The idea of the concert film is simple: Capture a live performance and make it accessible for wider or repeated viewing. Problem is, you can count on one hand the number of truly great concert films—turns out that for a concert to make the leap from the stage to celluloid, it needs to be one hell of a show.
Likewise, the appeal of the music festival is a simple one—to create a wide-ranging, long-lasting showcase of different musicians, styles, and performances.
So—in theory, at least—it's hard to fault Coachella, a concert film that showcases some of the biggest performances from the Coachella Valley Music Festival. But while there are a couple of killer performances, none of them quite transcend the shift in mediums—and what's worse, you're stuck watching all the really crappy artists too. Unlike a real music fest—where you can wander off to find something else if you're not digging who's on one stage—here you're stuck watching whatever the filmmakers find interesting.
So, here's the good stuff (at least for me, and of course this is just absurdly subjective): A solid/standard White Stripes performance, a pleasant appearance from Belle & Sebastian, a fun/depressing turn by Iggy and the Stooges, Björk, the Pixies, Arcade Fire, Radiohead, a so-so Fischerspooner bit, and Wayne Coyne crowd surfing inside a giant plastic bubble.

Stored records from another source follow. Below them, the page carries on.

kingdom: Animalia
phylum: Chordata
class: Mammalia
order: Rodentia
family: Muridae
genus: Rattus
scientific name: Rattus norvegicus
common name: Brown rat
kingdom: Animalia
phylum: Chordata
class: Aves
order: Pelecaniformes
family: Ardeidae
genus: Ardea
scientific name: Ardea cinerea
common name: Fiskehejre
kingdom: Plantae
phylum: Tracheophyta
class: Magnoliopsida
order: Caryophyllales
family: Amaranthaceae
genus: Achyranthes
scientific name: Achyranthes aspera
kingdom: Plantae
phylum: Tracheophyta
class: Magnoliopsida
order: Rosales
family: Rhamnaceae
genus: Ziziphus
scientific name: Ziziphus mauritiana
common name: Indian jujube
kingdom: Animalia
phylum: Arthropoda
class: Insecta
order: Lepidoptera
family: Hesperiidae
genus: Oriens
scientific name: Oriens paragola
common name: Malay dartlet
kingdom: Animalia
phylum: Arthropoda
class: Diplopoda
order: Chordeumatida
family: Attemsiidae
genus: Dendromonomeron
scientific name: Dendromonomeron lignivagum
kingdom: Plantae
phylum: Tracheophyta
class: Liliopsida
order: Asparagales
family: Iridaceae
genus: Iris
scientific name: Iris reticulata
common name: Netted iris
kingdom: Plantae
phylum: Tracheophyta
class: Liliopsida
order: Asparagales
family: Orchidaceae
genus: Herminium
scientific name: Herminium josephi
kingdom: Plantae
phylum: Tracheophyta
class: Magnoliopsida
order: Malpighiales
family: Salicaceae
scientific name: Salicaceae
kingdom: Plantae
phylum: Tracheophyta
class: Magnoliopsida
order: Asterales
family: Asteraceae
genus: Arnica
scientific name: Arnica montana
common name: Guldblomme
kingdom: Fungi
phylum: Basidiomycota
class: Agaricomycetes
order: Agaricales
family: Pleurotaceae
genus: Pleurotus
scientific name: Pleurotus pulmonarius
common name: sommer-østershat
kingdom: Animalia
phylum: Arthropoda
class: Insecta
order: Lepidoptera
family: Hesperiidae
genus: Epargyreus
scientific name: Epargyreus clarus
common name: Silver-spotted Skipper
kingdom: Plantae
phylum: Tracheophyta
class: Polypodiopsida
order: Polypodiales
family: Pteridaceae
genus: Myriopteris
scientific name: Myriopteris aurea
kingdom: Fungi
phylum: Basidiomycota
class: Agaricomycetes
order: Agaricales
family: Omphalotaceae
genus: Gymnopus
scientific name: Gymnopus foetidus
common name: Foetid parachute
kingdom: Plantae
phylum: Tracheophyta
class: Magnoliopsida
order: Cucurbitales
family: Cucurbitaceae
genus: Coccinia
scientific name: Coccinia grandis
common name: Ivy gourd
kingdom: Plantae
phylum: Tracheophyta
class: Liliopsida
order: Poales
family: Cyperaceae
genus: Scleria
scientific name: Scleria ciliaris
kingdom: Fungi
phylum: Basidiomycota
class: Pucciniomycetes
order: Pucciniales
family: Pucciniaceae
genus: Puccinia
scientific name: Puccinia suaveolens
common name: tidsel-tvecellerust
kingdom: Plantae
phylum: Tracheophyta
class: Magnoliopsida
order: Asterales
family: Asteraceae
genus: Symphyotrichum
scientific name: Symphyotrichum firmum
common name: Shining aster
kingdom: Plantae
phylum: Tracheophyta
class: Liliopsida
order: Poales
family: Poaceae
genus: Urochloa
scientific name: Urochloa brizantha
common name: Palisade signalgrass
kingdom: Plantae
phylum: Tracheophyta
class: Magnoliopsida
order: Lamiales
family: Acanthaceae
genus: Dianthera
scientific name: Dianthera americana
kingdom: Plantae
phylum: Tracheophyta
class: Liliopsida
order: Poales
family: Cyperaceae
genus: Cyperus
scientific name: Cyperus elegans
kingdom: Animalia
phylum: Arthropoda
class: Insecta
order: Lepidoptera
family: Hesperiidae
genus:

But that adds up to about a third of Coachella's running time, which means you've also got to listen to that retard from Spearhead, or a lullaby from Oasis, or some of Bright Eyes' whining, or Kool Keith (?) dressed up as Elvis (!?), or an amazingly embarrassing bit from Prodigy. And then there are the bands that're hard to summon any reaction to at all: the Chemical Brothers, the Red Hot Chili Peppers, Morrissey, and Zero 7. And then there are the MOTHERFUCKING HIPPIES. Hearing some douche wax poetic about how music is an "escape" to a "land of dream" isn't the thing I'd want to do at the real Coachella, and it isn't what I want to hear in a film about it, either. After all, what's the point of making a movie if you can't edit out the shitty performances? And the hippies?